Aynı indeksi havza bazında yaparsak Marmara, Susurluk, Kuzey Ege, Gediz, Küçük Menderes, Burdur ve Akarçay Su Havzalarının “kesin kıtlık” yaşanan bölgeler olduğunu görmekteyiz.

Özellikle iklim değişikliğinin su kaynakları üzerindeki etkisini, Su Yönetimi Genel Müdürlüğü’nün 2016 tarihli raporunda açıkça görmekteyiz. Söz konusu çalışmaya göre 21. yüzyılda da ülkemizdeki su havzalarının su potansiyelinde %50 ile %85 arasında azalma olacağı ve 2070 yılında 16 su havzasında kullanılabilir su miktarının toplam ihtiyacı karşılayamayacağı ortaya konulmaktadır.

İstanbul, İzmir gibi büyükşehirlerin su ihtiyacını karşılayan barajlardaki doluluk oranları hızla düşmekte, yerel yöneticiler endişelerini sık sık dile getirmektedirler. Bunun yanında ülkemizdeki içme suyu hatlarındaki kayıp-kaçak oranının %44 olduğu bilinmekte. Ve durumun zaten su fakiri olma yolunda adım adım ilerleyen ülkemize sadece ekonomik olarak yıllık faturası 6 milyar TL’dir.

Son 60 yılda 70’e yakın doğal gölümüz kurumuştur. Bu gün için Ege Bölgesinin en büyük gölü konumunda olan Marmara Gölü kuruma tehlikesi ile karşı karşıyadır. Onlarca kuş türüne ev sahipliği yapan, on binlerce dekar tarım alanını su ile buluşturan ve bir zamanlar balıkçığın yapıldığı Marmara Gölünün en derin yeri 50 santimetreye kadar düşmüştür. Benzer şekilde Demirköprü Barajındaki doluluk oranı işletme seviyesinin çok altına düşmüştür.

Türkiye’nin yarı kurak iklim kuşağında yer alması nedeniyle iklim değişikliğinden ciddi şekilde etkilenmektedir. 2020-2100 döneminde Türkiye’de sıcaklığın 3-5 derece artacağı ön görülmekte, Ege ve Akdeniz bölgelerinde yağışların azalması Karadeniz Bölgesinde ise artması beklenmektedir. Ardışık kurak ve ardışık sıcak gün sayılarında artışlar beklenen ülkemizde özellikle Doğu ve Güneydoğu Bölgelerimizde kurak gün sayısı 140 güne kadar çıkacağı uzmanlarca dile getirilmektedir.

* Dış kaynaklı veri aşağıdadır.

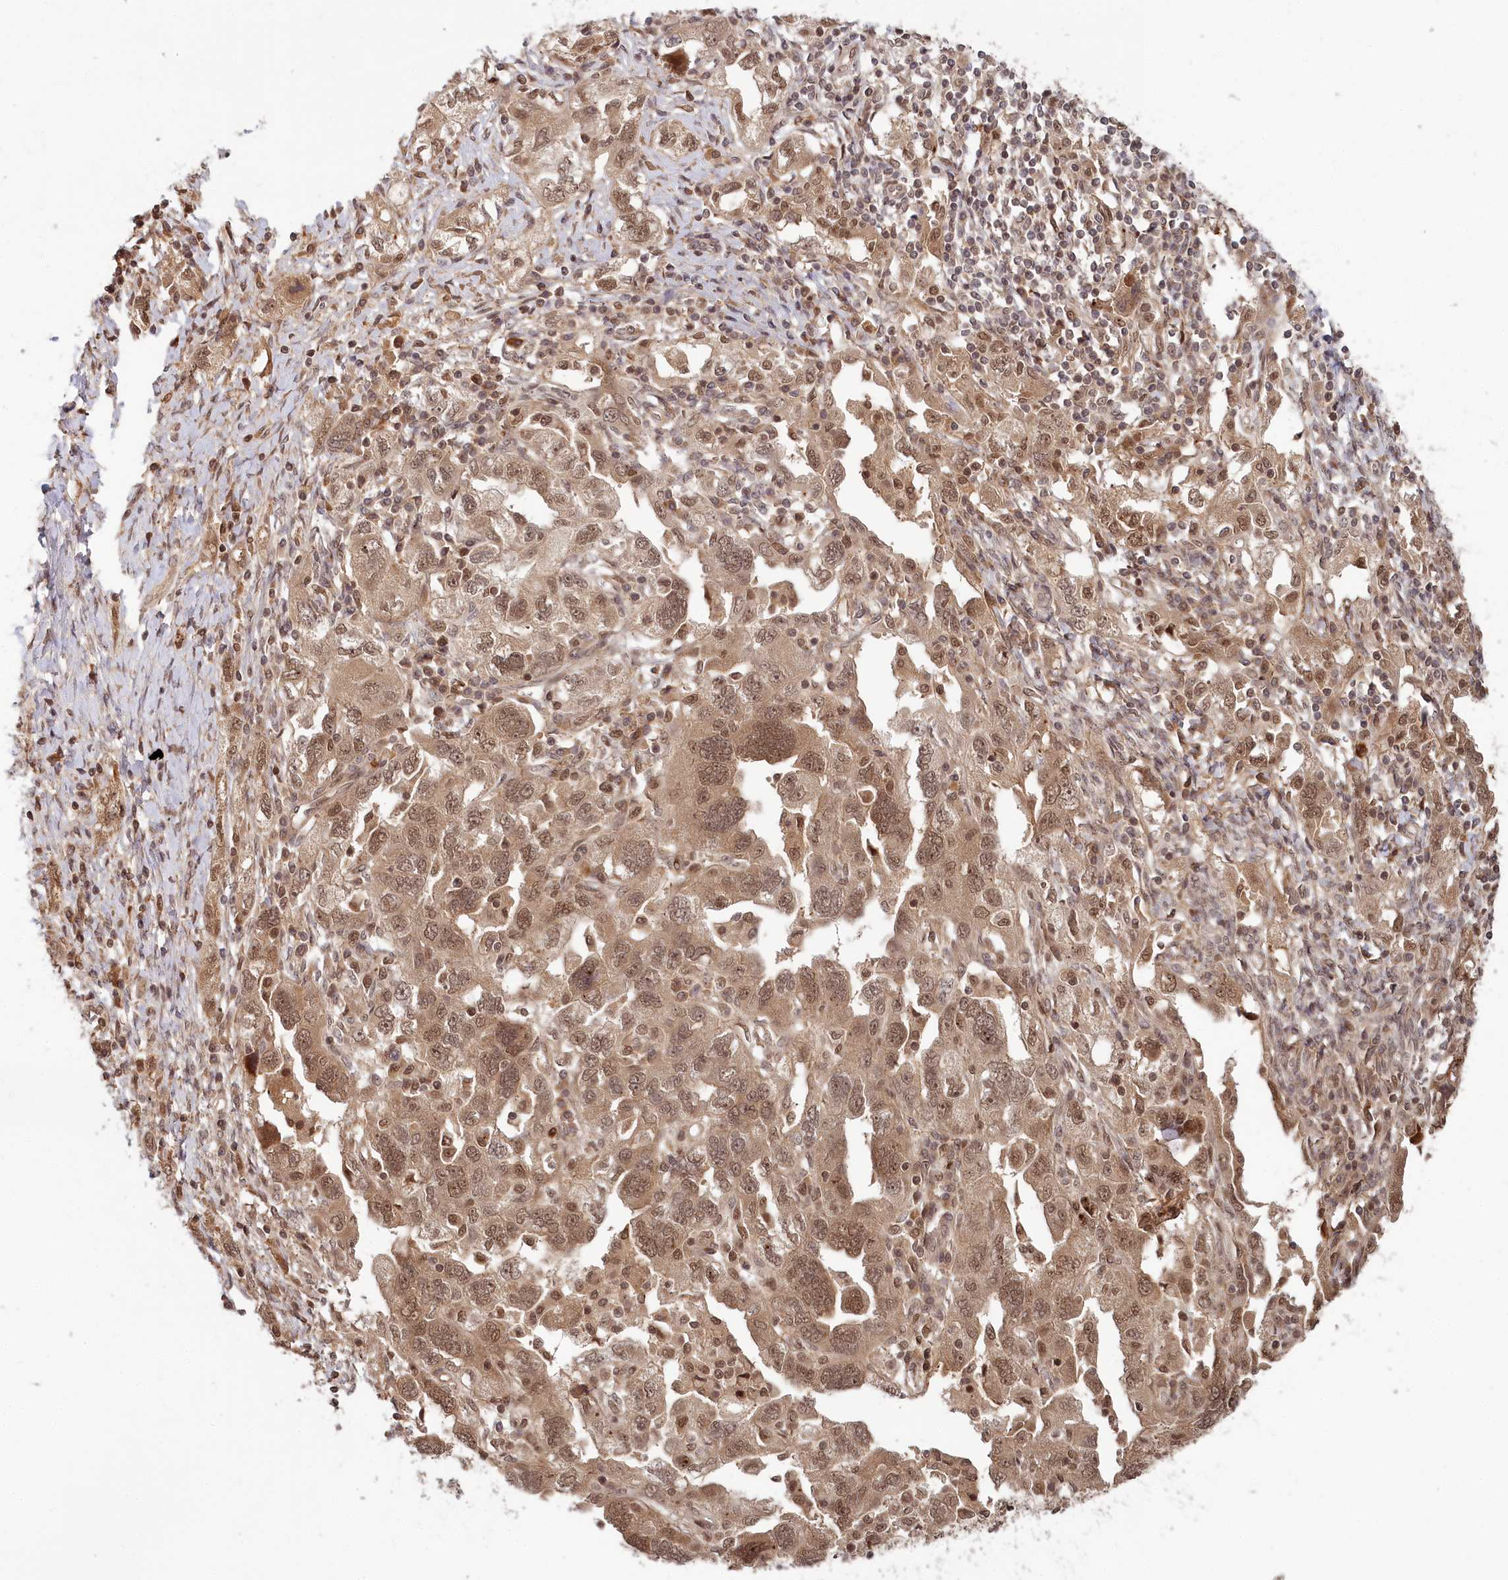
{"staining": {"intensity": "moderate", "quantity": ">75%", "location": "cytoplasmic/membranous,nuclear"}, "tissue": "ovarian cancer", "cell_type": "Tumor cells", "image_type": "cancer", "snomed": [{"axis": "morphology", "description": "Carcinoma, NOS"}, {"axis": "morphology", "description": "Cystadenocarcinoma, serous, NOS"}, {"axis": "topography", "description": "Ovary"}], "caption": "A medium amount of moderate cytoplasmic/membranous and nuclear staining is present in approximately >75% of tumor cells in carcinoma (ovarian) tissue. The staining is performed using DAB (3,3'-diaminobenzidine) brown chromogen to label protein expression. The nuclei are counter-stained blue using hematoxylin.", "gene": "WAPL", "patient": {"sex": "female", "age": 69}}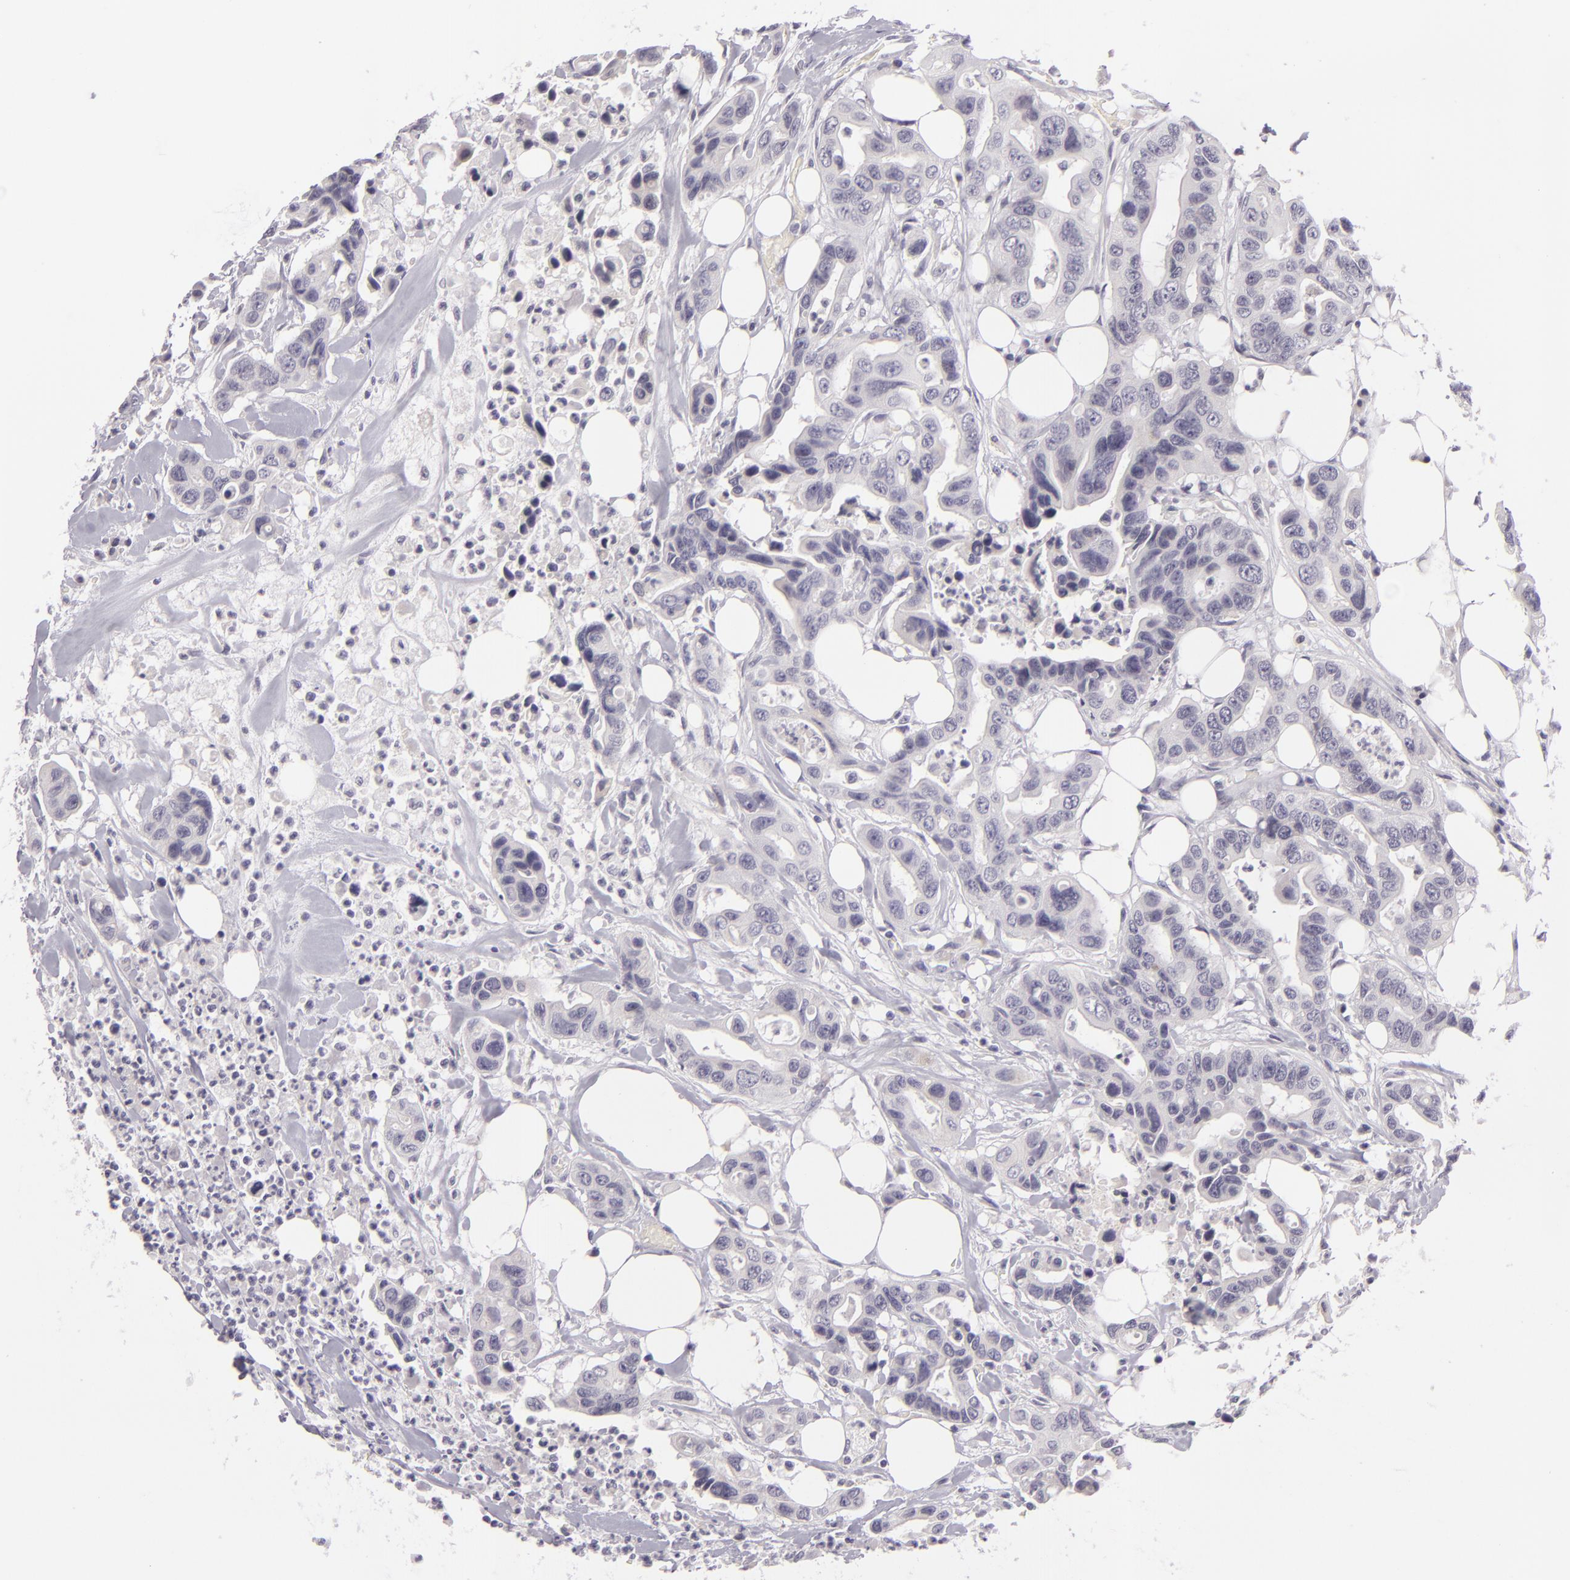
{"staining": {"intensity": "negative", "quantity": "none", "location": "none"}, "tissue": "colorectal cancer", "cell_type": "Tumor cells", "image_type": "cancer", "snomed": [{"axis": "morphology", "description": "Adenocarcinoma, NOS"}, {"axis": "topography", "description": "Colon"}], "caption": "This is a micrograph of immunohistochemistry (IHC) staining of colorectal cancer (adenocarcinoma), which shows no staining in tumor cells. Brightfield microscopy of immunohistochemistry (IHC) stained with DAB (brown) and hematoxylin (blue), captured at high magnification.", "gene": "EGFL6", "patient": {"sex": "female", "age": 70}}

Konunun vahametini geçtiğimiz yaz aylarında içme suyunda ve tarımda yaşanan sıkıntılardan görmekteyiz. Geçtiğimiz günlerde Manisa’nın özellikle kırsal mahallelerinde yurttaşlarımız sağlıklı içme suyuna ulaşma konusunda ciddi sıkıntı yaşadı. Bazı kırsal mahallelerine aylarca içme suyu verilemedi.

Bazı bölgelerde DSİ su yetersizliğinden dolayı çiftçimize verdiği suyu erken kesmek zorunda kaldı. Önümüzdeki sene içinde aynı uygulamanın devam edeceği DSİ tarafından şimdiden açıklanmıştır. Artık çiftçi sulu tarımdan vazgeçmeyi, iki ürün ekimini teke düşürmeyi gündemine almıştır.

Tüm bu durum suyun bir insan hakkı olduğu ilkesi ile toplumcu ve gerçekçi bir su politikasının oluşturulması gerektiğini bizlere göstermektedir. Su kaynaklarımızın korunması, bilinçli su tüketimi için devlet gereken önlemleri almalıdır."